At the end of 2019, a new draft law on JSCs (the “New JSC Law”) was registered in the parliament of Ukraine, and it is now being debated. In essence, this draft codifies and streamlines the changes to the JSC Law that have been made since its enactment. The New JSC Law also provides solutions for urgent problems which have been revealed during the JSC Law’s implementation consistent with the best practices of developed economies and European standards.
So, what major changes would the New JSC Law introduce?
One-Tier Governance Structure: Currently, most JSCs in Ukraine are required to have a “two-tier” structure of corporate governance, consisting of a supervisory board and an executive body (either collegial or single-person). The exception is private JSCs with fewer than ten shareholders. Under the New JSC Law, the majority of JSCs would have the option to choose between the “two-tier” structure and a “one-tier” structure (consisting of a board of directors only, to include executive and non-executive directors/officers).
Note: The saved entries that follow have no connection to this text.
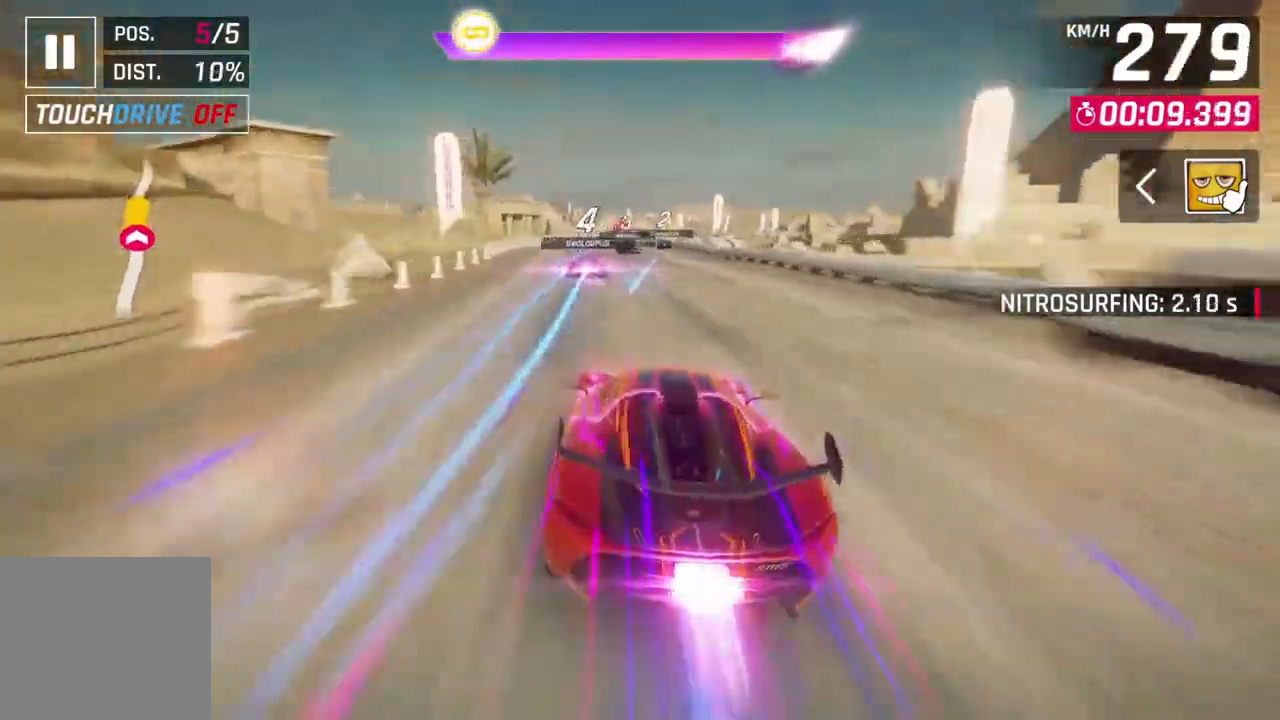
{"buttons": [], "left_stick": "center", "events": [[233, "left_stick", "right"], [467, "left_stick", "center"]]}
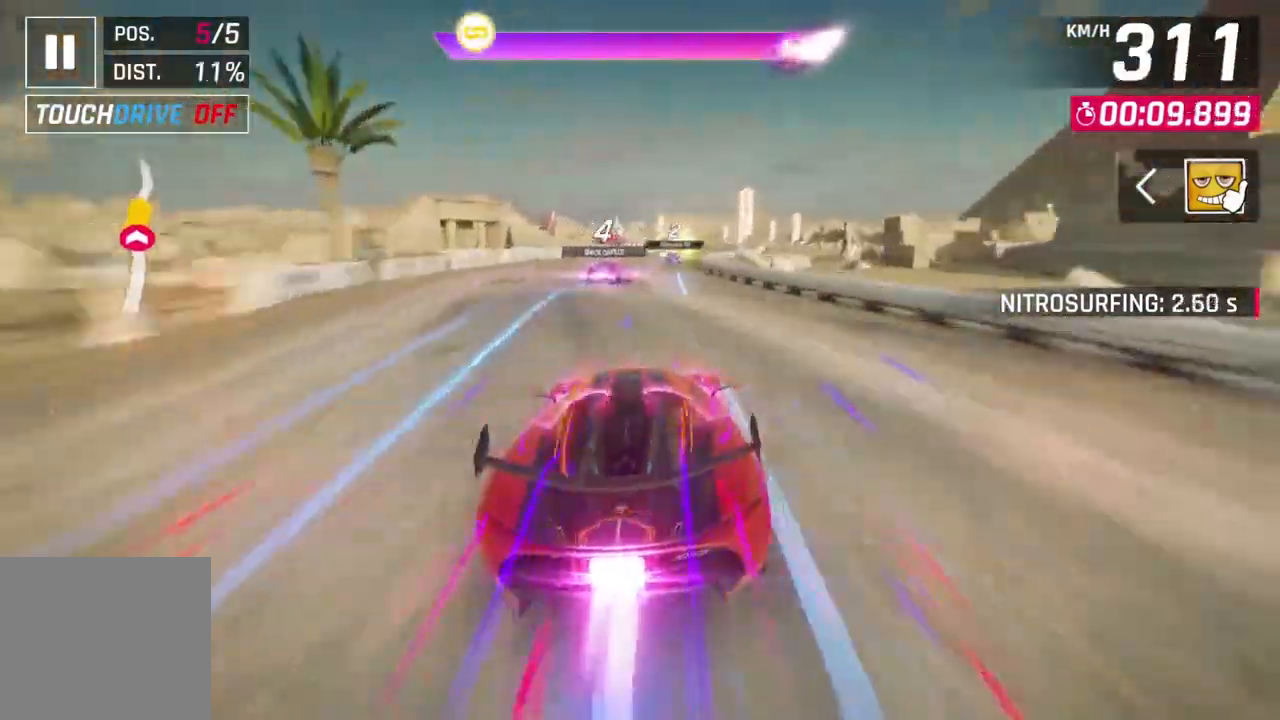
{"buttons": [], "left_stick": "up-right", "events": [[300, "left_stick", "up-right"]]}
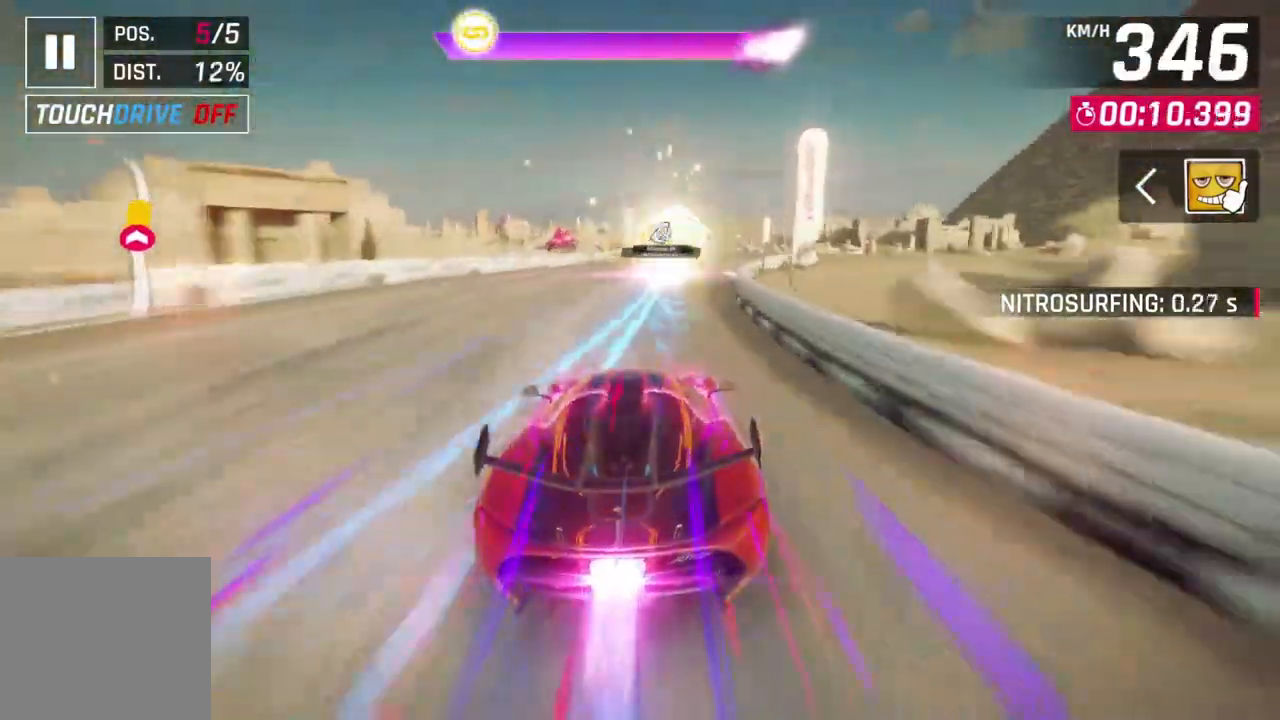
{"buttons": [], "left_stick": "up-right", "events": []}
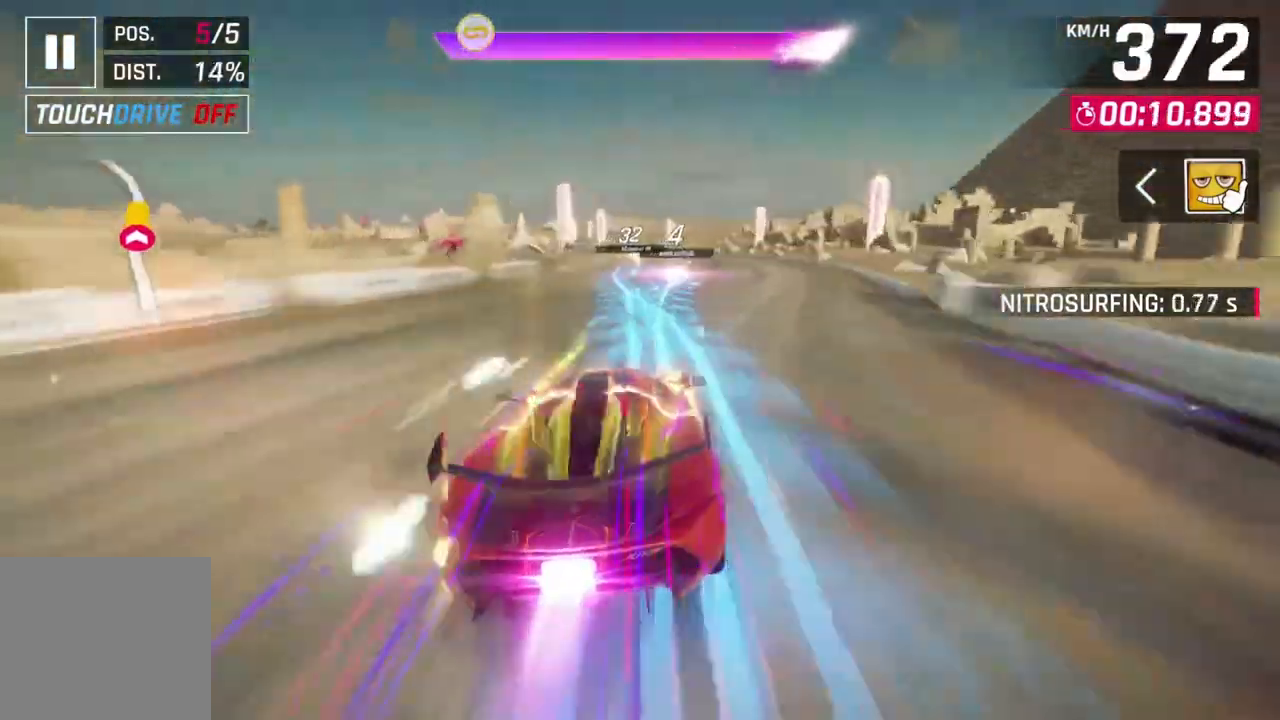
{"buttons": [], "left_stick": "center", "events": [[133, "left_stick", "center"], [267, "left_stick", "up-left"], [467, "left_stick", "center"]]}
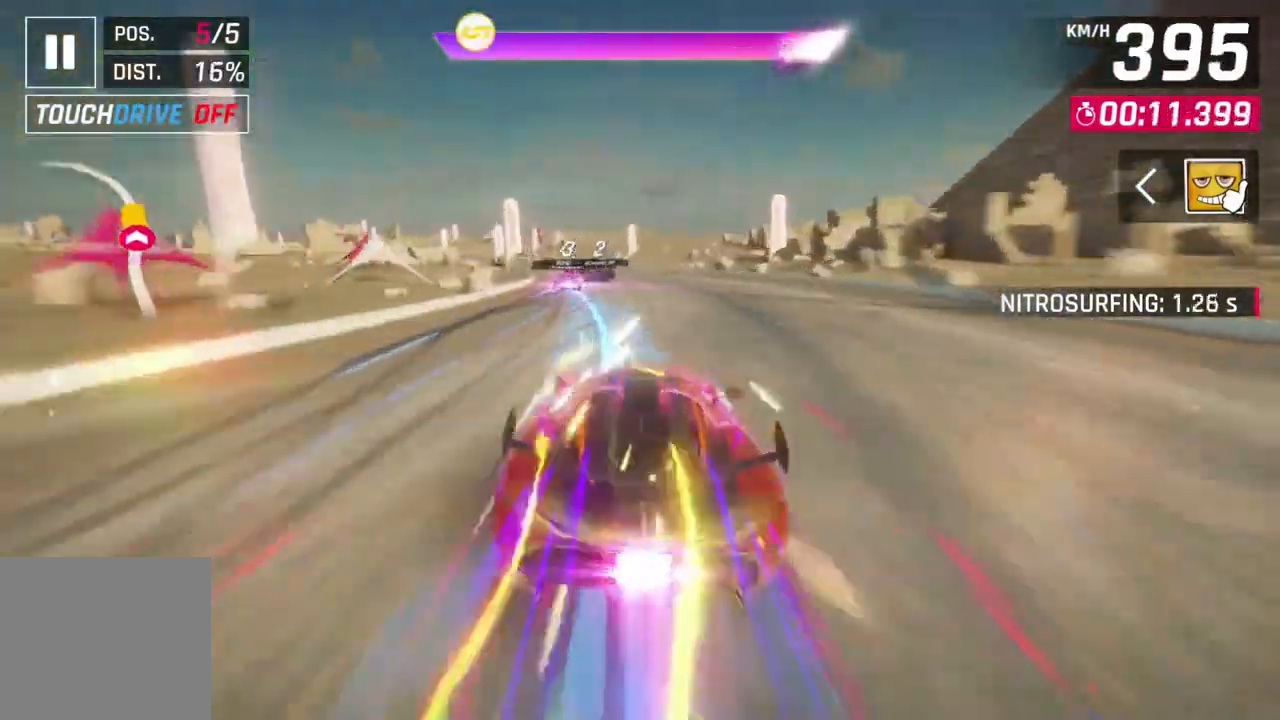
{"buttons": [], "left_stick": "center", "events": [[100, "left_stick", "up-left"], [333, "left_stick", "center"]]}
This one-tier approach is seen as proportionate to the size of JSCs, company social value, and type of business model.
Electronic Voting by Shareholders: Although the JSC Law provides for absentee voting (polling) by the shareholders, its implementation is practically impossible. As a result, the only way to hold a general meeting of shareholders in JSCs in Ukraine is to organize the physical presence of all shareholders in one place. The New JSC Law aims to rectify this situation by establishing an electronic voting procedure with software and technical tools to be developed by the central depository. In addition, a simplified convocation procedure for the general shareholders’ meetings will be introduced for use with electronic voting.
Enhances Liability of JSC Officers: The New JSC Law improves the mechanisms to hold company officers liable for damages they cause to the company. In particular, damages caused by a breach of fiduciary duties should be recoverable, provided a court declares the relevant transaction invalid and the company’s officers liable. The New JSC Law also establishes limitations on taking positions in JSCs and allows for the early dismissal of company officials who cause damage to a JSC.
Corporate Governance for Professional Participants of Capital Markets
Statutory corporate governance standards for professional participants of capital markets currently do not exist in Ukraine, apart from the banking segment of the financial sector. Under the New JSC Law, the corporate governance requirements of Europe’s MiFID II and Capital Requirements Directive will be applied to Ukrainian investment firms, creating a risk-oriented supervision model.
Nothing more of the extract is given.